TEXTE À LIRE -
Présidé par un chrétien, il est
néanmoins membre de l‘organisation de la
conférence islamique (OCI) qui regroupe
cinquante-cinq pays musulmans. Aucun
pays arabe ni musulman, quelle que soit
son contentieux avec le Liban ou avec
son président, quelle que soit son degré
d’allégeance à l’Occident, n’a suivi les
consignes de boycott décrété par les
pays occidentaux, un indice du décalage
dans la perception des choses entre
arabes et occidentaux.
Sinistrée par le
clanisme et le confessionnalisme,
paralysée par ses divisions durant la
guerre, tenue en suspicion par une large
fraction de la population pour son rôle
occulte avant-guerre, l’armée libanaise,
celle-là même que ses partisans
considéraient comme «la grande muette»
et ses détracteurs comme «la grande
absente», s’est retrouvée en un temps
record à pied d’œuvre sous son
commandement. Un exploit qui constitue
un motif de fierté pour le général Emile
Lahoud, la source de son prestige, le
fondement de son pouvoir. Mais pour son
successeur, Michel Sleimane, point de
bilan.
Protectrice des
chrétiens d’Orient, la France a
institutionnalisé et instrumentalisé le
communautarisme tant au Liban que dans
l’ensemble des pays sous son mandat, au
mépris du principe de la laïcité et de
la séparation de l’Eglise et de l’Etat,
pourtant un des principes fondateurs de
la République française, au nom de la
préservation de prétendus intérêts
supérieurs du pays.

BUT DE L'EXERCICE -
Les phrases suivantes sont-elles d'accord avec le texte sur le Liban ? Pour chacune, répondez oui ou non et citez les mots du texte qui le montrent.
1. L'OCI regroupe cinquante-cinq pays musulmans.
2. Plusieurs pays arabes ont suivi le boycott décrété par les pays occidentaux.
3. La France a respecté le principe de la laïcité dans les pays sous son mandat.

DONNÉES EXTRAITES -
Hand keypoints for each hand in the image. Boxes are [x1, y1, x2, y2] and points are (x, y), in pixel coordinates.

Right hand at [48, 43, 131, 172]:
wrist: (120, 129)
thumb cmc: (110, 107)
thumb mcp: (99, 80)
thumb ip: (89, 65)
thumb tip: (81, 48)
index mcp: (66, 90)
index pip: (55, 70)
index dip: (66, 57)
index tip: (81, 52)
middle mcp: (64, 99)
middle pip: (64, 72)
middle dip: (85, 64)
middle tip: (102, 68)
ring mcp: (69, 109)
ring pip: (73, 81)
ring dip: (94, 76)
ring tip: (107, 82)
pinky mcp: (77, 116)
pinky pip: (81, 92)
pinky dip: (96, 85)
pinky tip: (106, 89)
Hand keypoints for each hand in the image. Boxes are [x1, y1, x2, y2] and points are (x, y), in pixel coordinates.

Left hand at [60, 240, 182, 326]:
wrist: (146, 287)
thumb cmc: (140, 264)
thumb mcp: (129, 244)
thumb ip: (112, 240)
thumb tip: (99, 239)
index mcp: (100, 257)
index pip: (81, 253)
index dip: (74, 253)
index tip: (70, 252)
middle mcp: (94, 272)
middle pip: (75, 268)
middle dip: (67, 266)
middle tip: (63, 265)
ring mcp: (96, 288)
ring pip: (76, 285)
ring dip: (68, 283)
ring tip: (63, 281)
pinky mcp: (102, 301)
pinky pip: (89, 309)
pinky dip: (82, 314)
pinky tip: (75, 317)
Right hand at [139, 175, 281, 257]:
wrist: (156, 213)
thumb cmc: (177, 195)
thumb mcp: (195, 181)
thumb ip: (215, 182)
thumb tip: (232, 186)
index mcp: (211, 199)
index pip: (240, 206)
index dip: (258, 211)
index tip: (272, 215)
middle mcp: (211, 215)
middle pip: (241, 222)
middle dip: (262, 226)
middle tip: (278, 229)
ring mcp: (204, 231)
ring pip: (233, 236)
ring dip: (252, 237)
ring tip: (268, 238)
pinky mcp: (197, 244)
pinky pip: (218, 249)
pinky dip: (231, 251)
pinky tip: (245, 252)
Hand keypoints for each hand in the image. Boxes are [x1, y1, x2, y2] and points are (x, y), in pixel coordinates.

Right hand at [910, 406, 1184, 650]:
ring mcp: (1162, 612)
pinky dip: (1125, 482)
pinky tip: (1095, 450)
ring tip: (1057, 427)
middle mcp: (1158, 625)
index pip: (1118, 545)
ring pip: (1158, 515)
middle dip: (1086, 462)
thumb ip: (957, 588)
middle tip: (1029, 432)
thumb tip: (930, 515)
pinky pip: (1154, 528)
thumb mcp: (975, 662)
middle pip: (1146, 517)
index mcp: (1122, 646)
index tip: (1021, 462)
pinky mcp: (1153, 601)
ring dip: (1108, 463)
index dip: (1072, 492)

CORRIGÉ -
1. Oui : « qui regroupe cinquante-cinq pays musulmans »
2. Non : « Aucun pays arabe ni musulman » et « n’a suivi les consignes de boycott »
3. Non : « au mépris du principe de la laïcité »